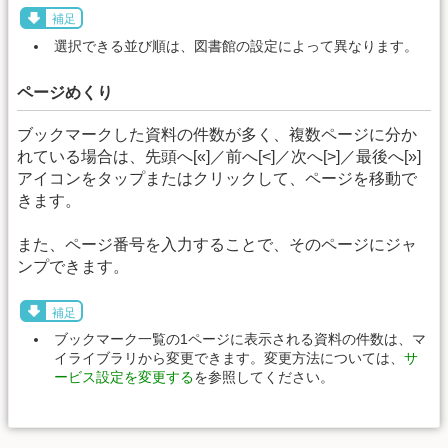
補足
選択できる並び順は、図書館の設定によって異なります。
ページめくり
ブックマークした資料の件数が多く、複数ページに分か
れている場合は、先頭へ[«]／前へ[<]／次へ[>]／最後へ[»]
アイコンをタップまたはクリックして、ページを移動で
きます。
また、ページ番号を入力することで、そのページにジャ
ンプできます。
補足
ブックマーク一覧の1ページに表示される資料の件数は、マ
イライブラリから変更できます。変更方法については、
サ
ービス設定を変更する
を参照してください。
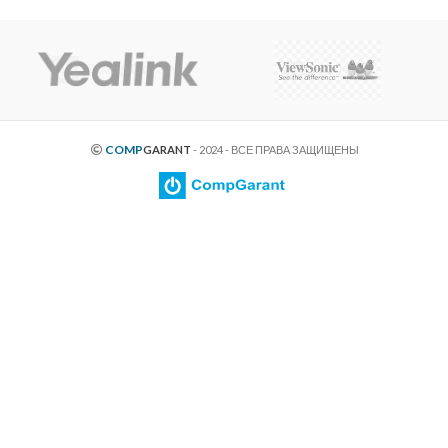
COMP
GARANT
- 2024 - ВСЕ ПРАВА ЗАЩИЩЕНЫ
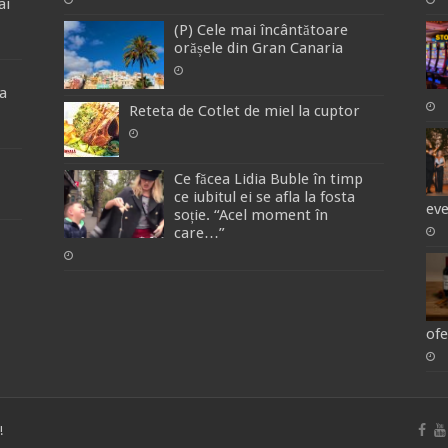
ai
(P) Cele mai încântătoare
orășele din Gran Canaria
a
Reteta de Cotlet de miel la cuptor
Ce făcea Lidia Buble în timp
ce iubitul ei se afla la fosta
ev
soție. “Acel moment în
care…”
ofe
!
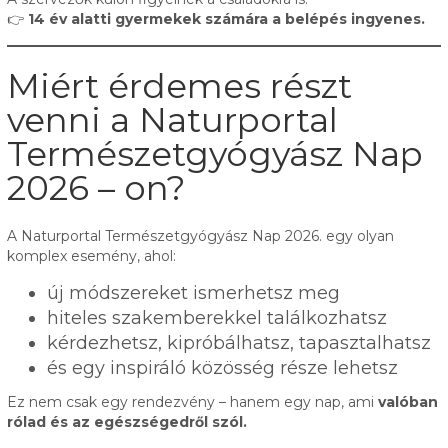
👉
14 év alatti gyermekek számára a belépés ingyenes.
Miért érdemes részt
venni a Naturportal
Természetgyógyász Nap
2026 – on?
A Naturportal Természetgyógyász Nap 2026. egy olyan
komplex esemény, ahol:
új módszereket ismerhetsz meg
hiteles szakemberekkel találkozhatsz
kérdezhetsz, kipróbálhatsz, tapasztalhatsz
és egy inspiráló közösség része lehetsz
Ez nem csak egy rendezvény – hanem egy nap, ami
valóban
rólad és az egészségedről szól.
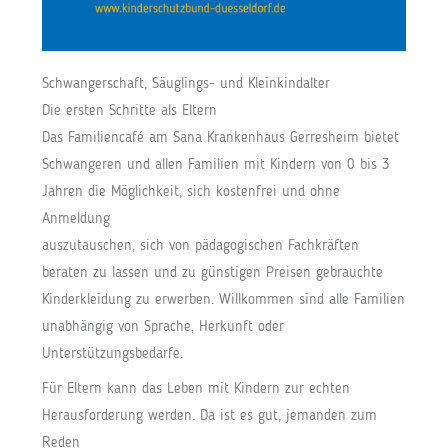
Schwangerschaft, Säuglings- und Kleinkindalter
Die ersten Schritte als Eltern
Das Familiencafé am Sana Krankenhaus Gerresheim bietet
Schwangeren und allen Familien mit Kindern von 0 bis 3
Jahren die Möglichkeit, sich kostenfrei und ohne
Anmeldung
auszutauschen, sich von pädagogischen Fachkräften
beraten zu lassen und zu günstigen Preisen gebrauchte
Kinderkleidung zu erwerben. Willkommen sind alle Familien
unabhängig von Sprache, Herkunft oder
Unterstützungsbedarfe.
Für Eltern kann das Leben mit Kindern zur echten
Herausforderung werden. Da ist es gut, jemanden zum
Reden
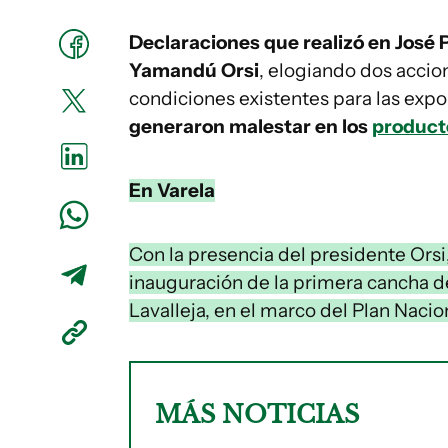
Declaraciones que realizó en José P
Yamandú Orsi
, elogiando dos accio
condiciones existentes para las expo
generaron malestar en los
product
En Varela
Con la presencia del presidente Orsi,
inauguración de la primera cancha de
Lavalleja, en el marco del Plan Nacio
MÁS NOTICIAS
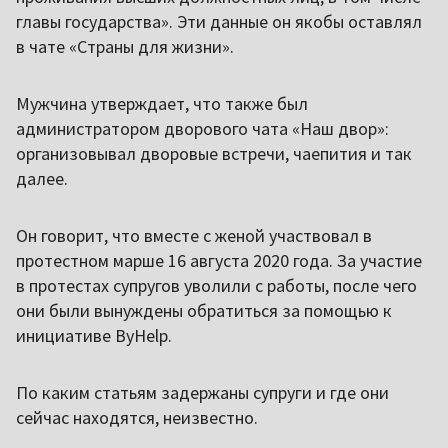
главы государства». Эти данные он якобы оставлял
в чате «Страны для жизни».
Мужчина утверждает, что также был
администратором дворового чата «Наш двор»:
организовывал дворовые встречи, чаепития и так
далее.
Он говорит, что вместе с женой участвовал в
протестном марше 16 августа 2020 года. За участие
в протестах супругов уволили с работы, после чего
они были вынуждены обратиться за помощью к
инициативе ByHelp.
По каким статьям задержаны супруги и где они
сейчас находятся, неизвестно.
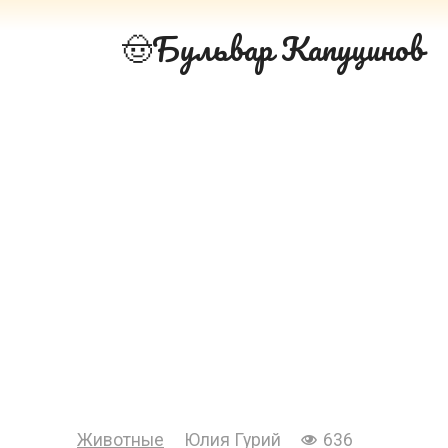
Перейти
Бульвар Капуцинов
к
контенту
Животные
Юлия Гурий
636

_What to work on_:
Extract every line of the data above that contains the word "Naturportal", and reproduce each such line in full.

_Exercise result_:
venni a Naturportal
A Naturportal Természetgyógyász Nap 2026. egy olyan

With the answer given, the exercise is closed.